**CONSIGNES**
**1.** D'après le texte sur Don Giovanni, qui signe la nouvelle production présentée à Nantes ?
**2.** Relevez dans le texte sur Don Giovanni tout ce dont il est question ce soir, selon l'auteur.
**3.** Poursuivez le texte sur Don Giovanni à partir de sa dernière phrase.

La cité. Capuche rabattue, Leporello (Ruben Drole) fait le guet sous les fenêtres de Donna Anna, entre l’interphone et le réverbère nauséeux. Plongée dans cette nouvelle production signée Patrice Caurier et Moshe Leiser à Nantes. Le héros ? Le voilà ! Don Giovanni (John Chest) déboule en caleçon, chaussures à la main, poursuivi par une Anna (Gabrielle Philiponet) court vêtue et déjà prête à tout.
Tel est l’austère décor du chassé-croisé des personnages au premier acte. Bien qu’au second les accessoires comico-réalistes se fassent envahissants (table de pique-nique renversée, sandwiches abandonnés…), le parti pris général, intelligent, tombe juste. Il fait disparaître la poésie du XVIIIe ouatant la sombre réalité de l’opéra de Mozart. Ce soir, il est bien question de viol, de manipulation, de trahison et d’impudence. Et quand cela a lieu au pied de l’ascenseur d’un immeuble quelconque, dans un garage où sont parquées deux voitures à l’arrière-scène, tout prend une autre dimension. Certes, la salle rit encore au premier acte : Leporello photographie avec son smartphone les conquêtes du padrone, en attendant de le dégainer comme antisèche dans l’air du catalogue. Don Giovanni chante suavement des supplications dans l’interphone d’Elvire.

(Données enregistrées)
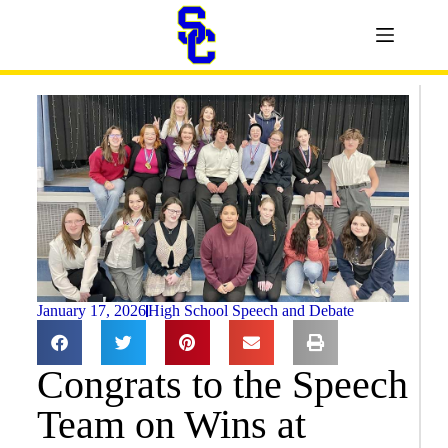
January 17, 2026
High School Speech and Debate
Congrats to the Speech
Team on Wins at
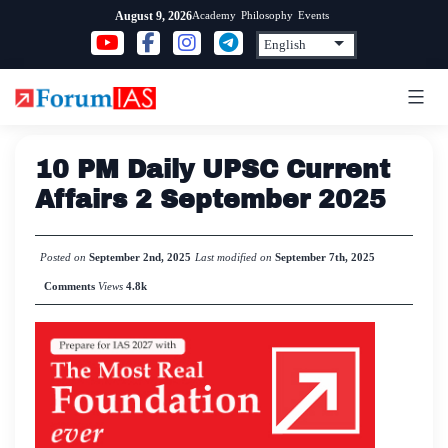
Skip
Academy
Philosophy
Events
August 9, 2026
to
content
10 PM Daily UPSC Current
Affairs 2 September 2025
Posted on
September 2nd, 2025
Last modified on
September 7th, 2025
Comments
Views
4.8k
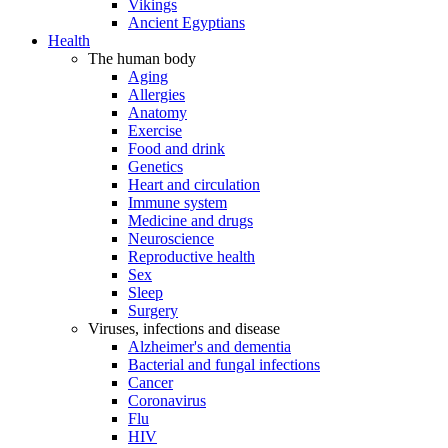
Vikings
Ancient Egyptians
Health
The human body
Aging
Allergies
Anatomy
Exercise
Food and drink
Genetics
Heart and circulation
Immune system
Medicine and drugs
Neuroscience
Reproductive health
Sex
Sleep
Surgery
Viruses, infections and disease
Alzheimer's and dementia
Bacterial and fungal infections
Cancer
Coronavirus
Flu
HIV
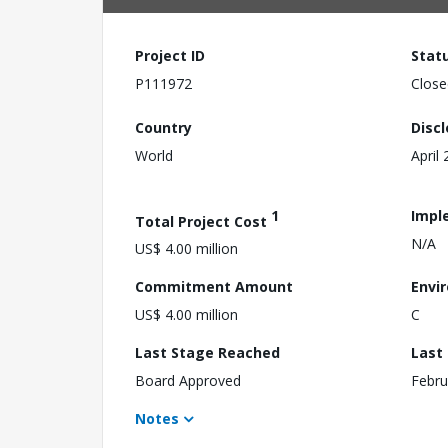
Project ID
Stat
P111972
Close
Country
Disc
World
April
1
Impl
Total Project Cost
N/A
US$ 4.00 million
Commitment Amount
Envi
US$ 4.00 million
C
Last Stage Reached
Last
Board Approved
Febru
Notes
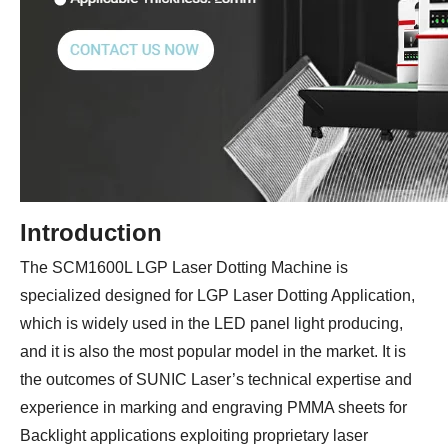
Introduction
The SCM1600L LGP Laser Dotting Machine is
specialized designed for LGP Laser Dotting Application,
which is widely used in the LED panel light producing,
and it is also the most popular model in the market. It is
the outcomes of SUNIC Laser’s technical expertise and
experience in marking and engraving PMMA sheets for
Backlight applications exploiting proprietary laser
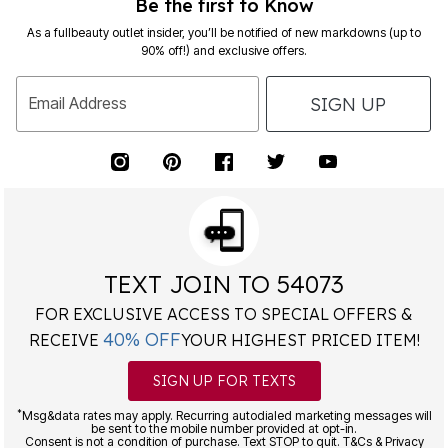
Be the first to Know
As a fullbeauty outlet insider, you’ll be notified of new markdowns (up to
90% off!) and exclusive offers.
SIGN UP
Email Address
TEXT JOIN TO 54073
FOR EXCLUSIVE ACCESS TO SPECIAL OFFERS &
40% OFF
RECEIVE
YOUR HIGHEST PRICED ITEM!
SIGN UP FOR TEXTS
*
Msg&data rates may apply. Recurring autodialed marketing messages will
be sent to the mobile number provided at opt-in.
Consent is not a condition of purchase. Text STOP to quit. T&Cs & Privacy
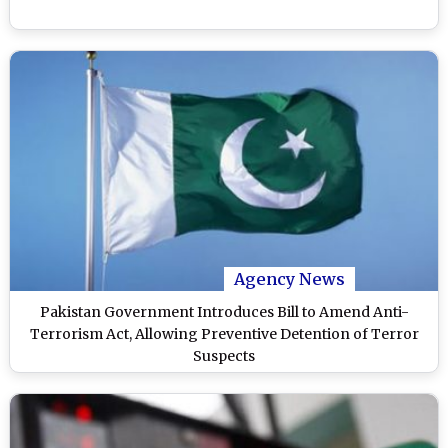
Agency News
Pakistan Government Introduces Bill to Amend Anti-
Terrorism Act, Allowing Preventive Detention of Terror
Suspects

**RÉPONSES**
**1.** Patrice Caurier et Moshe Leiser.

**2.** Le viol, la manipulation, la trahison et l'impudence.

**3.**
On rit, donc. Mais pourtant, que de gravité dans cette histoire !
La figure du mythique séducteur y laisse des plumes, et pas seulement celles du chapeau. Oubliez le grand seigneur libertin. Dépouillé de ses atouts charme malgré sa chevelure blonde et son allure ravageuse, ce Don Giovanni-là est toxicomane, plus violent que séduisant, n’hésitant pas à ajuster du revolver même son valet. Le monolithisme d’une telle compréhension du personnage prête le flanc à la critique : mais que diantre a bien pu lui trouver Elvira (Rinat Shaham) qui se lamente encore sur lui en fumant au balcon ? S’il perd en fascination, en revanche ses moindres paroles y retrouvent un poids de violence oublié depuis da Ponte. Oui, il menace de tuer Leporello, son esclave, révolté mais incapable de lui échapper. Dès lors, la descente aux Enfers n’est pas une sanction finale : elle a duré tout l’opéra. L’ultime seringue cause à Don Giovanni l’hallucination où lui apparaît le Commandeur (excellent Andrew Greenan), voix terrible, provoquant un face-à-face électrisant absolument réussi.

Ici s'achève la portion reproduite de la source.